EXERCISE GOAL: Write the next portion of the radio transcript on congressional redistricting, picking up right after its final line.

Washington Wednesday - Shifting seats
WORLD Radio - Washington Wednesday - Shifting seats
How will the 2020 census shake up congressional districts?
NICK EICHER, HOST: It’s Wednesday the 5th of May, 2021.
Glad to have you along for today’s edition of The World and Everything in It. Good morning, I’m Nick Eicher.
MYRNA BROWN, HOST: And I’m Myrna Brown.
First up, congressional redistricting.
The Census Bureau released the results of the 2020 U.S. headcount last month. Thirteen states will see a change in their congressional delegations. Democratic strongholds in New York and California lost seats. More conservative southern states, including Texas, gained representatives.
EICHER: Demographers predicted most of the changes ahead of time. But that doesn’t mean state leaders have accepted them. New York Governor Andrew Cuomo was especially unhappy. Just 89 fewer people was enough to cost his state a seat in the U.S. House.
CUOMO: Eighty-nine is the differential. Do I think it was accurate to within 89? No, and we’re looking at legal options. Because when you talk about 89, I mean that could be a minor mistake in counting.
BROWN: Cuomo blames the Trump administration for the alleged undercount.
And the legal challenges that preceded the 2020 census seem likely to drag on for years to come. In the meantime, state legislatures are scrambling to redraw their districts ahead of next year’s midterms.
EICHER: Joining us now to talk about all of these congressional changes is Mark Caleb Smith. He’s a political science professor at Cedarville University, a Christian college in Cedarville, Ohio. Good morning, professor!
MARK CALEB SMITH, GUEST: Good morning. It's good to be with you.
EICHER: Well, for obvious reasons, the Census Bureau needed extra time to finish the 2020 count. But other than the delay, is there any reason to doubt the quality of the data this time out?
SMITH: I mean, not any more than usual. Anytime you're trying to count two to three hundred plus people, it's going to be difficult, to be complicated. There will be mistakes. There's just no way to avoid it. The real question, though, legally speaking, would be whether there are discriminatory mistakes—the kinds of mistakes that could result in a legal challenge, and a successful legal challenge. So based on what I know, there's no reason to dispute what we're looking at right now. But there will be some, I'm sure there'll be some court battles that unfold.
EICHER: And that's what I was going to ask. As we heard just a moment ago, you heard the Governor, Andrew Cuomo, considering legal options after his state lost that seat. Is that unusual? And how likely do you think it is that he'll succeed?
SMITH: It's not unusual, necessarily. I think a lot of this is driven by politics, obviously, to some extent. I mean, there may be a legal argument to make. But New York continues to slide in terms of population and in terms of influence—the Electoral College in the US House, in particular. And so I think some of his reaction is really trying to push back against that narrative, which is taking over New York for quite some time. You know, over several decades, we've seen them lose about 19 house seats, I think, over the last seven years. And so it's a pretty remarkable trend in New York State.

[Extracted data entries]
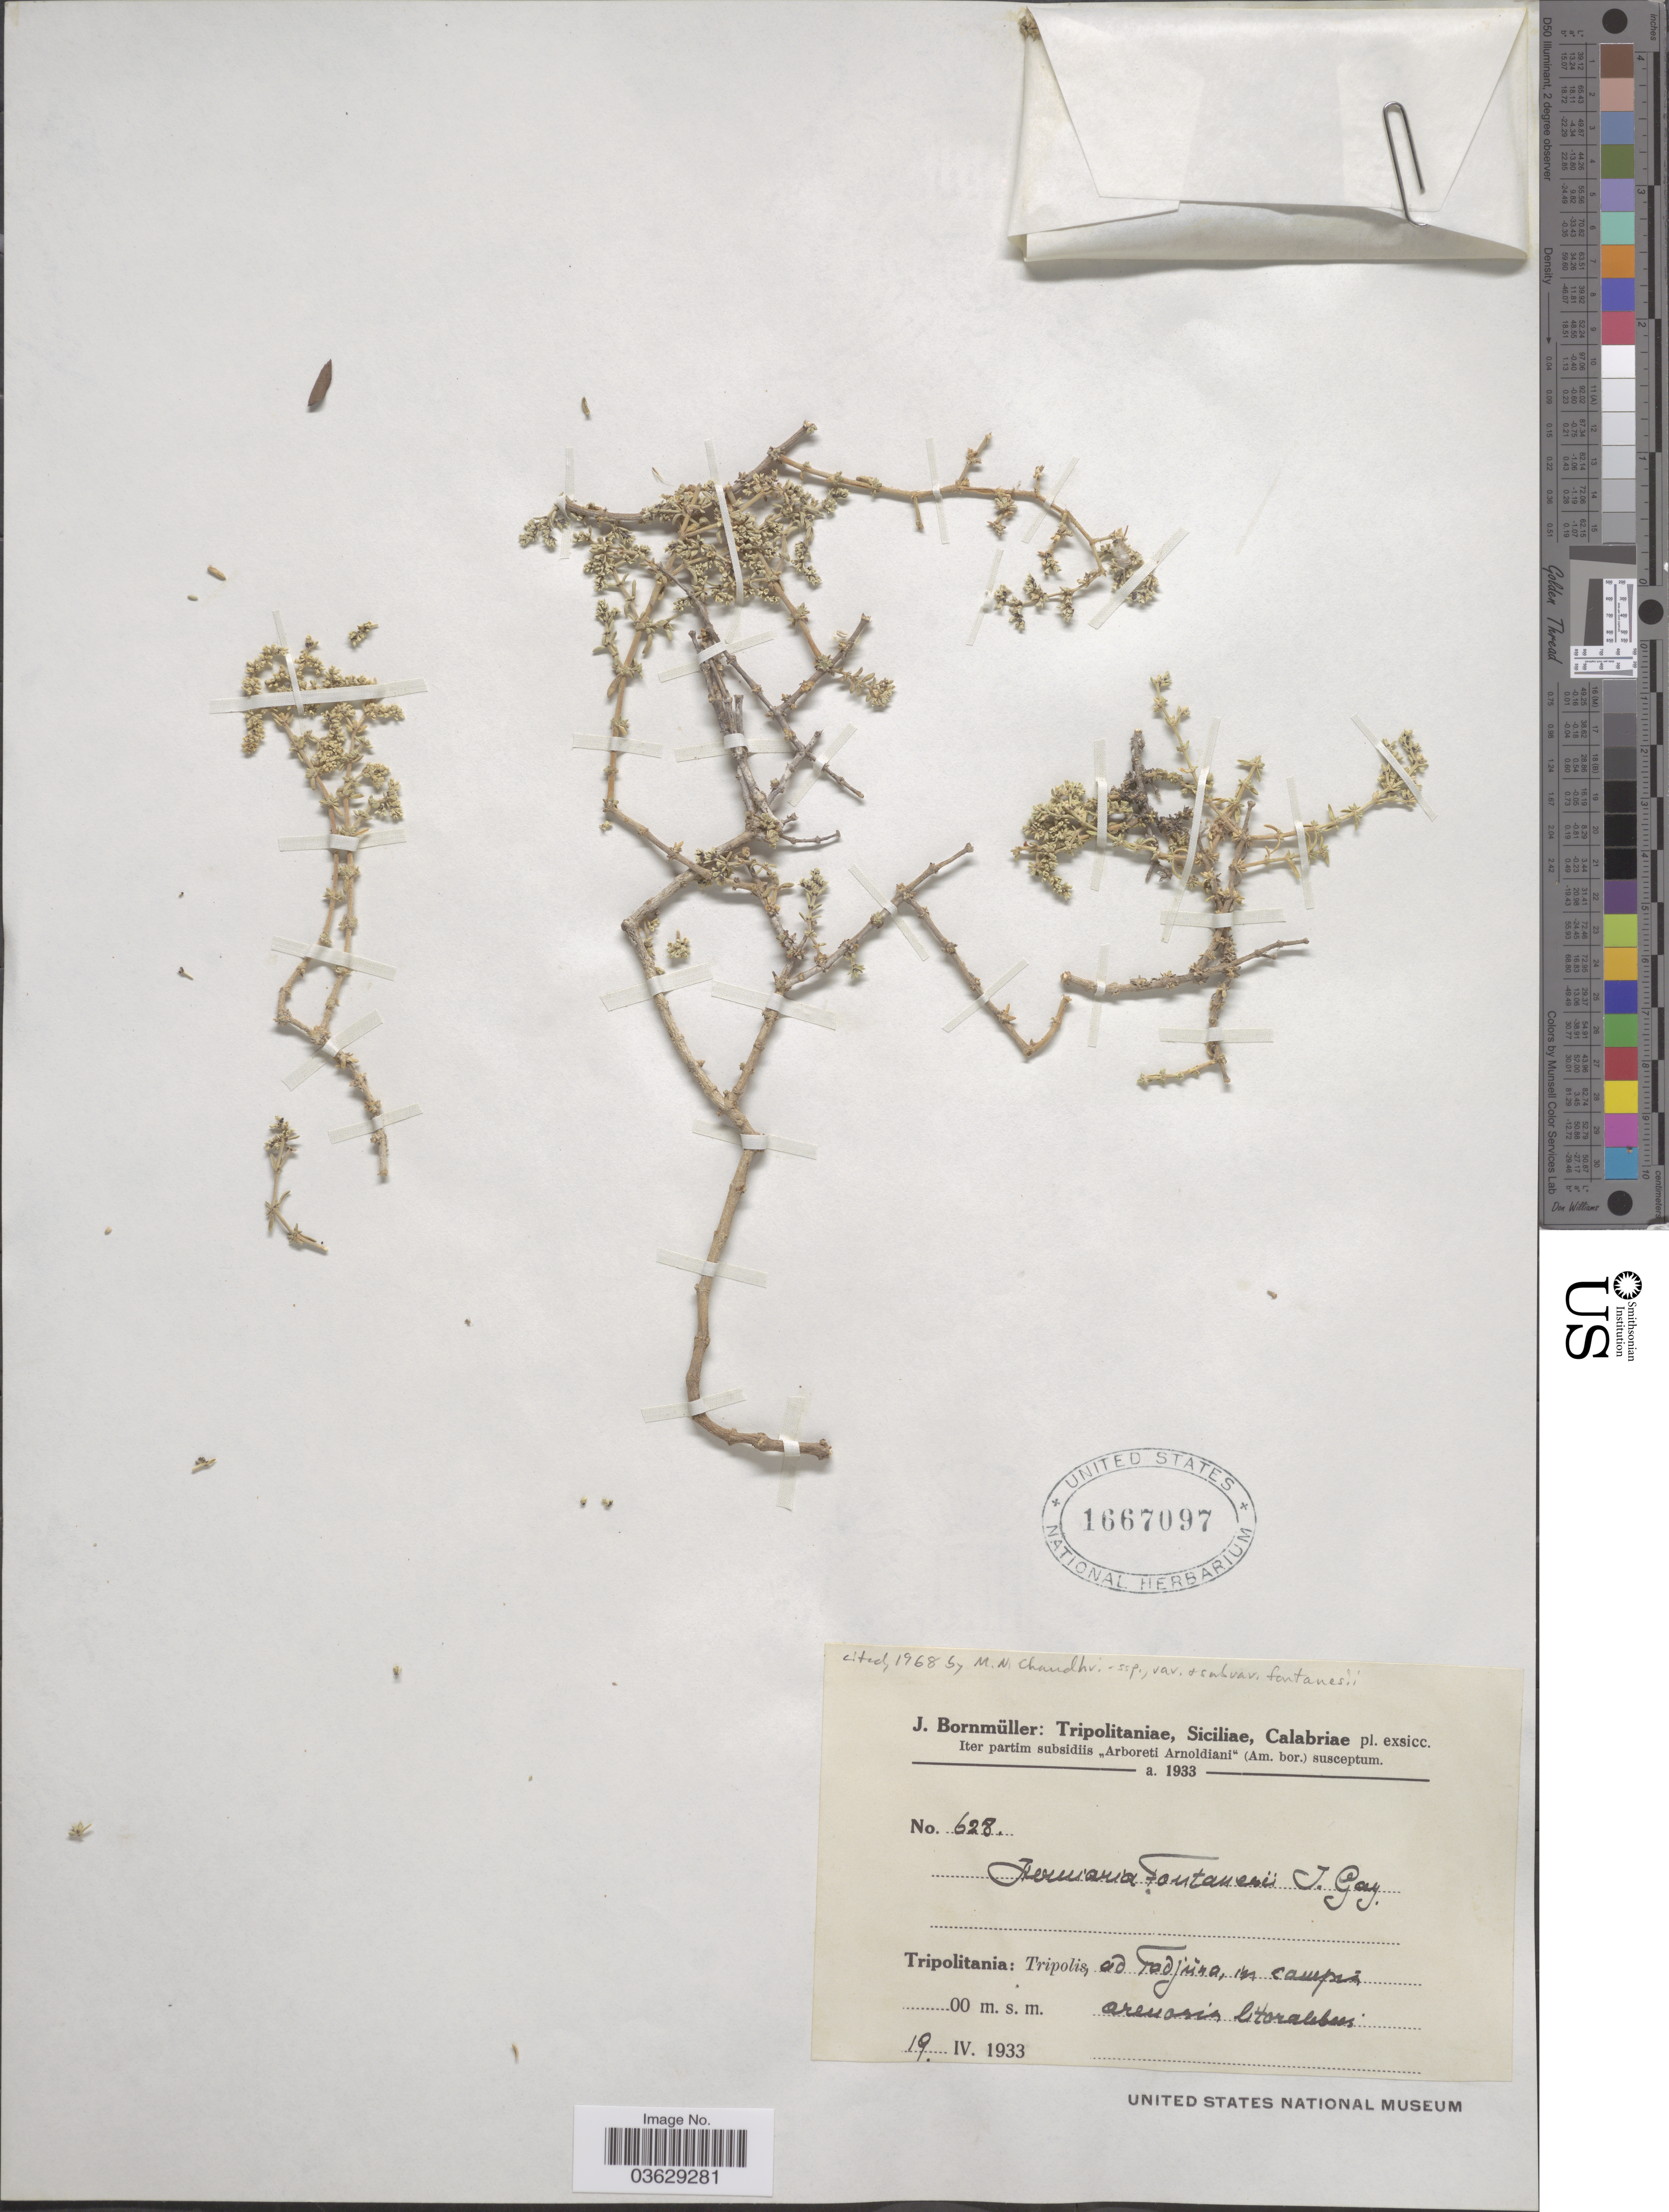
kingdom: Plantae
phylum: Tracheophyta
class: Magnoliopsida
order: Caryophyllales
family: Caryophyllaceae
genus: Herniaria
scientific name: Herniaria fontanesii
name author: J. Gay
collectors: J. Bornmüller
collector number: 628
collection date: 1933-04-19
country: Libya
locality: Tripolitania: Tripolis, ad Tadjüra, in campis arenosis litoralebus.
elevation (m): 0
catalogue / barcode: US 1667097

RESPONSE BELOW:
EICHER: Yeah, New York is big. But let's zoom out and look at the bigger picture for a bit. We know that some states picked up seats in the House. Others lost them, and it's a zero sum game. Whoever picks up, it means because somebody lost. But almost all of the changes were expected, no big surprises. It's only that they weren't as significant as some demographers predicted. Why do you suppose that is?
SMITH: A part of it is I think we're seeing maybe the slowing of a trend that's been unfolding for quite some time here. The population is shifting pretty significantly out of the Northeast and the Midwest, toward the South and the West. That was begun, as anyone could probably predict, it was begun by the advent of air conditioning in the South and in parts of the West. Once that became sort of a reliable household good, people began to flock in those directions. We've seen it pretty consistently over the last several decades, however, you're starting to see some of those states become expensive in and of themselves. You're seeing some of those things slow down a little bit economically, comparatively speaking. And so you know, the South thing is going to continue to grow. The West will continue to grow. But it wouldn't shock me if we're looking at a little bit of a plateau here.
EICHER: Now, there's been an awful lot of talk about how states that tend to trend Republican picked up most of the seats. But that doesn't necessarily mean a net gain for the GOP. I don't want to oversimplify. But that's true, isn't it?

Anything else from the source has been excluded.